Fahime Khademi, Mohammad Reza Samaei, Kourosh Azizi, Abbas Shahsavani, Hassan Hashemi, Aida Iraji, Abdolkhalegh Miri



Background: Biogas is obtained by anaerobic decomposition of organic wastes buried materials used to produce electricity, heat and biofuels. Biogas is at the second place for power generation after hydropower and in 2000 about 6% of the world power generation was allocated to biogas. Biogas is composed of 40–45 vol% CO2, 55–65 vol% CH4, and about 1% non-methaneVOCs, and non-methane volatile organic compounds. Emission rates are used to evaluate the compliance with landfill gas emission regulations by the United States Environmental Protection Agency (USEPA). BTEX comounds affect the air quality and may be harmful to human health. Benzene, toluene, ethylbenzene and xylene isomers that are generally called BTEX compounds are the most abundant VOCs in biogas.

Methods: Sampling of VOCs in biogas vents was operated passively or with Tedlar bags. 20 samples were collected from 40 wells of old and new biogas sites of Shiraz’ landfill. Immediately after sampling, the samples were transferred to the laboratory. Analysis of the samples was performed with GC-MS.
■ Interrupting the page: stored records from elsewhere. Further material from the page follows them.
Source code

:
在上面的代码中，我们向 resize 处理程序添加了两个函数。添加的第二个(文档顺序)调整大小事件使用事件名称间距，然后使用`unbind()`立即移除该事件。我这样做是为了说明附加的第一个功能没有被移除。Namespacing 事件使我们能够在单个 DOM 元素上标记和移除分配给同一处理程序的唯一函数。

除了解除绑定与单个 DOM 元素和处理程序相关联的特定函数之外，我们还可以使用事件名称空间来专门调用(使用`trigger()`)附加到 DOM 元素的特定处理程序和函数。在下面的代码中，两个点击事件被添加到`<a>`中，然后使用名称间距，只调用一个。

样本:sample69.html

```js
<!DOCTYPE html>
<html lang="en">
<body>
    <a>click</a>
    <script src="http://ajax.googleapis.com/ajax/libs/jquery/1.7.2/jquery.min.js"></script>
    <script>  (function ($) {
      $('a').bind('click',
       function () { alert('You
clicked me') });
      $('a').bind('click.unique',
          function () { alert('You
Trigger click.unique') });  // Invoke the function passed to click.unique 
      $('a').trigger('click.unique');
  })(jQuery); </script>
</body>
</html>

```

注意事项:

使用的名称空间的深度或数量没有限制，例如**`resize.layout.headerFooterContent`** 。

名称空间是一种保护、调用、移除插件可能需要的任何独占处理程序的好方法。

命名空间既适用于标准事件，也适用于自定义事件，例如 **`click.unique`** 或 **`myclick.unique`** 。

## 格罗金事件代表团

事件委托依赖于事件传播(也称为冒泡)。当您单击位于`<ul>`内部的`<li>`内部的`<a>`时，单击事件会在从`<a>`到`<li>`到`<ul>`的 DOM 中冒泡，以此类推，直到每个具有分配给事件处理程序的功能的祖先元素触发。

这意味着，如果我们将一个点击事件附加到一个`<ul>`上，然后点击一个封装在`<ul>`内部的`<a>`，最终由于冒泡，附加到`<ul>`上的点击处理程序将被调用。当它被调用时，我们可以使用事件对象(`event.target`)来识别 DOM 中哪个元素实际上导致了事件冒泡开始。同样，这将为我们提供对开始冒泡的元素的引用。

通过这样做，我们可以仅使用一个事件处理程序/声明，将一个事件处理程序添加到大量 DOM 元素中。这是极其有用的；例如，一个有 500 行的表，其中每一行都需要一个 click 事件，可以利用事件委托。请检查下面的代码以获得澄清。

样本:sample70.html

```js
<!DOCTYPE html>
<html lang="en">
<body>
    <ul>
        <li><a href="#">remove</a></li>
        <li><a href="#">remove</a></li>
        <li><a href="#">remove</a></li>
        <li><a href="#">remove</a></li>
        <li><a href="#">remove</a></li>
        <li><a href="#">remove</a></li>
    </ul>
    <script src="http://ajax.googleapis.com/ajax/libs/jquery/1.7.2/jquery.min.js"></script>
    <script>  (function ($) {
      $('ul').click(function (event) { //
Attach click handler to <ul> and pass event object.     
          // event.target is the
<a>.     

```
Results: The results showed that in the collection of the old and new biogas sites, the highest concentration of VOCs was observed in toluene (0.85ppm) followed by benzene (0.81ppm), ethylbenzene (0.13ppm) and xylene (0.08ppm).

Conclusion: The results of the study showed that in all samples, most available compounds in biogas vents were aromatic hydrocarbon compounds.These compounds’ constituents originate from household hazardous waste materials deposited in the landfill or from biological/chemical decomposition processes within the landfill.